The decision





Upper Tribunal
(Immigration and Asylum Chamber) Appeal Number: PA/00220/2016


THE IMMIGRATION ACTS


Heard at Glasgow
Decision and Reasons Promulgated
on 17 January 2017
On 19 January 2017


Before

UPPER TRIBUNAL JUDGE MACLEMAN

Between

ALIREZA [K]
Appellant
and

THE SECRETARY OF STATE FOR THE HOME DEPARTMENT

Respondent


For the Appellant: Ms N Loughran, of Loughran & Co, Solicitors

For the Respondent: Mr M Matthews, Senior Home Office Presenting Officer


DETERMINATION AND REASONS
1. The appellant's appeal against refusal of asylum was dismissed in a decision by First-tier Tribunal Judge Bradshaw, promulgated on 20 October 2016.
2. On 15 November 2016 FtT Judge Grimmett granted permission to appeal to the UT, saying that it was "arguable that the judge, having asked for written submissions at the end of the hearing, should have reconvened the hearing when those submissions included significant new medical evidence".
3. The grant of permission says nothing about anything else arising from the proposed grounds; but in light of the outcome on the foregoing point, that does not matter.
4. The FtT decision deals with the new evidence issue at paragraphs 26 - 37. The judge set out the Ladd v Marshall principles at paragraphs 30 - 31. In so far as the materials tendered included medical evidence, the judge said this was a new matter; that no reference had been made to a health issue when he asked for confirmation of the basis of the appeal at the beginning of the hearing; that the "record of the CMR of 30 August 2016 specified there was no medical evidence to be called"; that in all the circumstances it was not appropriate "for the said psychological trauma service report to be admitted into evidence"; and that there were "appropriate procedures to cover such a situation" [presumably a reference to the possibility of a fresh claim].
5. There had been no "CMR" (case management review hearing). The reference to such a hearing must also involve some slip over dates, as 30 August 2016 was the date of the full hearing before Judge Bradshaw.
6. There was a "pre-hearing review", a paper exercise only, on 16 August 2016. Just before then, the appellant switched to his present representatives. The note on the file of the pre-hearing review does not record that no medical evidence was to be called, nor is there any explicit indication to that effect from previous or present representatives.
7. Ms Loughran said that information from the appellant had showed that medical evidence might be appropriate, and a report had been sought promptly, once she had been instructed and authority obtained for the expenditure on legal aid. The report was available only on 1 September 2016, so there was no delay in obtaining or tendering it. The medical evidence was advanced for its relevance to the asylum claim and the evaluation of the appellant's evidence.

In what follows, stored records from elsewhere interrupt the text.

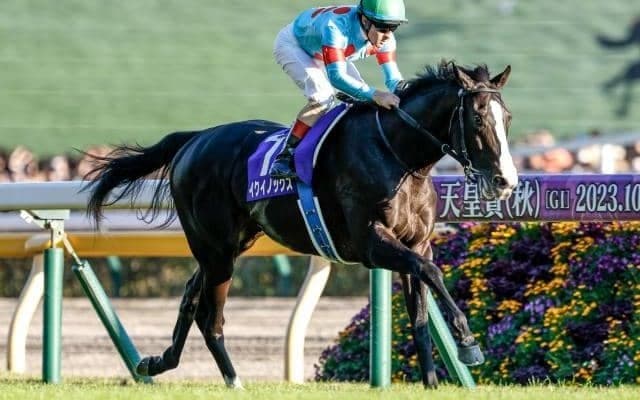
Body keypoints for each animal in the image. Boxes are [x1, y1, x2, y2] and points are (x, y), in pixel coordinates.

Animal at [85, 60, 517, 388]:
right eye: (478, 117)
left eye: (507, 117)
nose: (506, 181)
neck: (399, 156)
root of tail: (195, 139)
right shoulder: (371, 243)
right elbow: (431, 273)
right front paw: (468, 342)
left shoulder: (416, 243)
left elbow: (422, 314)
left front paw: (430, 381)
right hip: (216, 249)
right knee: (211, 317)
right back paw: (233, 380)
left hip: (229, 244)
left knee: (192, 294)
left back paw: (156, 362)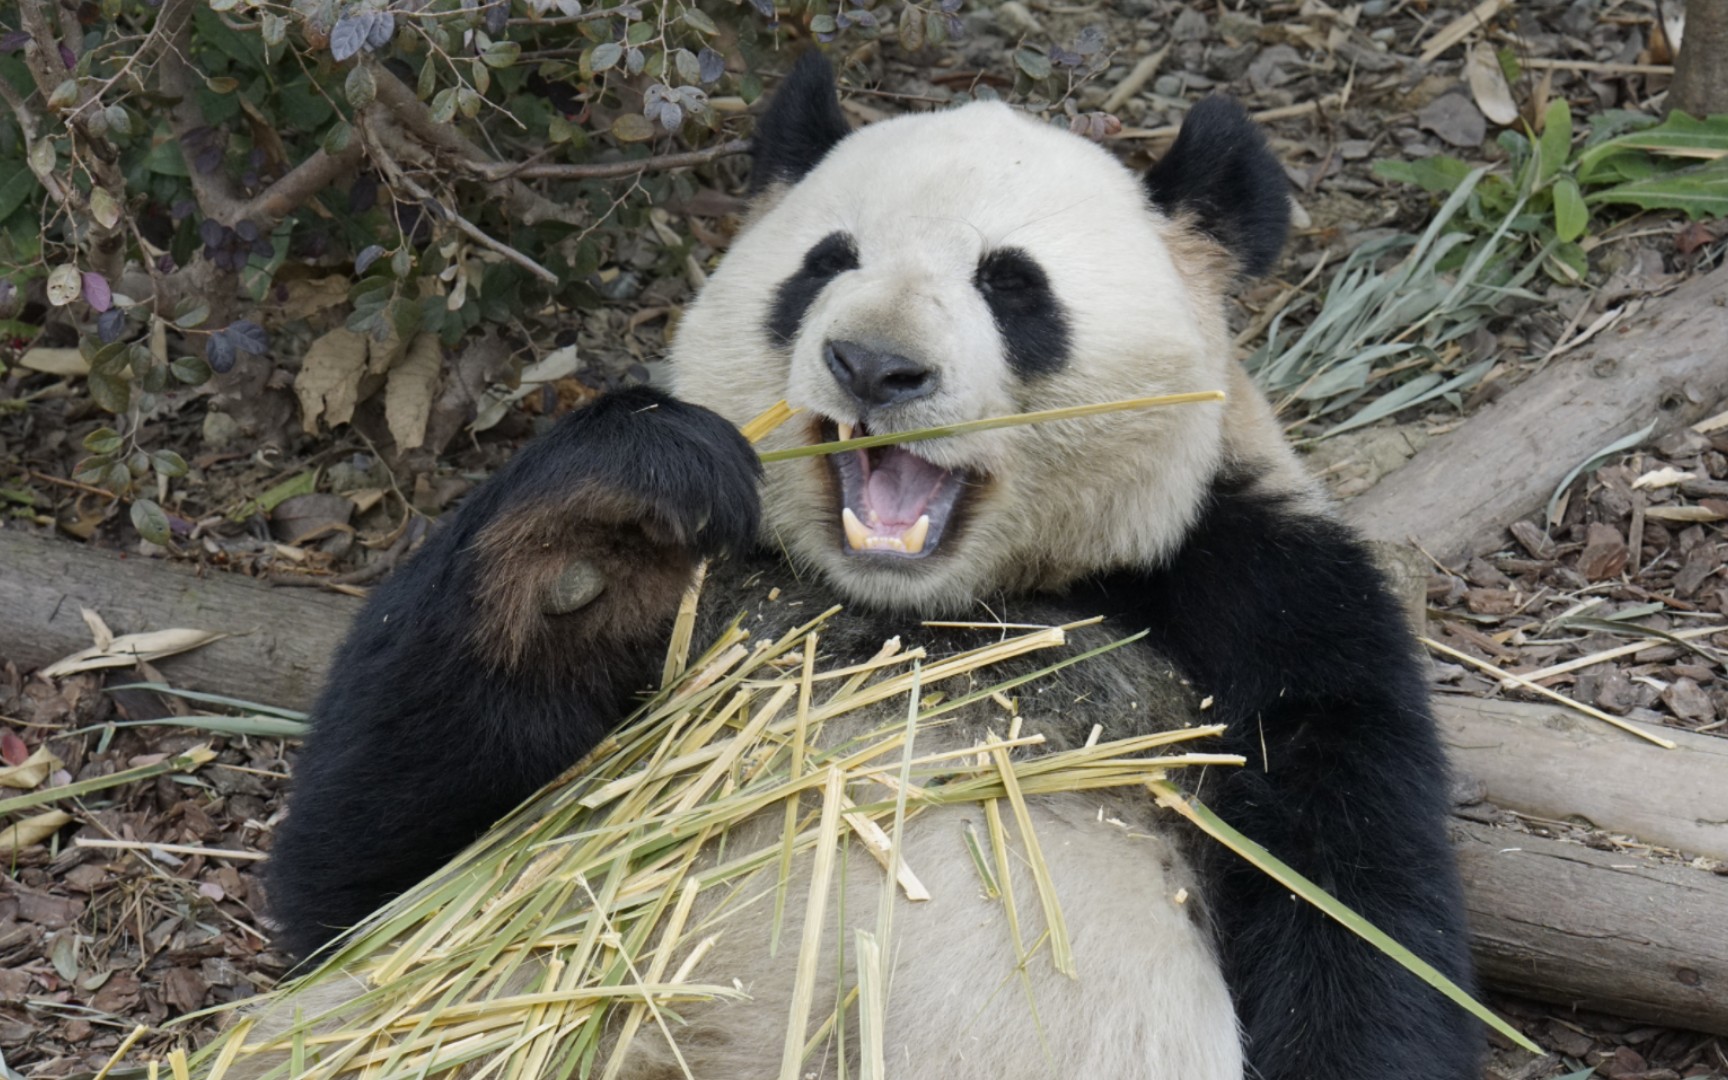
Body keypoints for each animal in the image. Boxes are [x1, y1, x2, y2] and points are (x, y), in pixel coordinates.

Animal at [262, 52, 1479, 1078]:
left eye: (1014, 284)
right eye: (825, 264)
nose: (873, 366)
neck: (925, 609)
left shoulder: (1259, 593)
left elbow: (1354, 907)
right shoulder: (717, 600)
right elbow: (367, 877)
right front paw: (606, 527)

It was not said to found a separate case on health grounds under article 3 or article 8. The judge had allowed himself to be misled by the information that no case was proposed on health grounds.
8. In my view, this is one of those unfortunate cases where a series of relatively minor misunderstandings and shortcomings of procedure, to some extent attributable to parties but also to the judge, have added up to error of law.
9. The judge was not helped by the fact that he does not appear to have been told at the hearing that a medical report had been instructed, but not received, or by the fact that there was no application for adjournment, in advance or at the hearing, and no application to go "part heard". That is a framework within which the medical evidence looked at first glance as if it went only to a separate and novel case on health grounds.
10. It may often be useful to have written submissions, but where a hearing has not been completed, and even if such submissions are directed, I think the better practice is to fix a further hearing, so that submissions are finalised in open forum.
11. The desirability of a further hearing should have become plain, once the application to introduce further evidence was made, to test the issues by exchange of oral submissions before the judge.
12. There was no delay through want of due diligence on the part of the appellant or his representatives in obtaining the medical report. It was capable of having a significant influence on the result. There is no reason to think the report might be found anything but apparently credible; the issue is how far it takes the appellant's case. Once matters are more clearly scrutinised, the Ladd v Marshall test was met. The evidence should not have been excluded. Further submissions should have been heard on its effect.
13. The decision of the FtT is set aside. None of its findings are to stand, other than as a record of what was said on that occasion. The nature of the case is such that it is appropriate in terms of section 12(2)(b)(i) of the 2007 Act and of Practice Statement 7.2 to remit the case to the FtT for an entirely fresh hearing.
14. The member(s) of the FtT chosen to consider the case are not to include Judge Bradshaw.
15. No anonymity direction has been requested or made.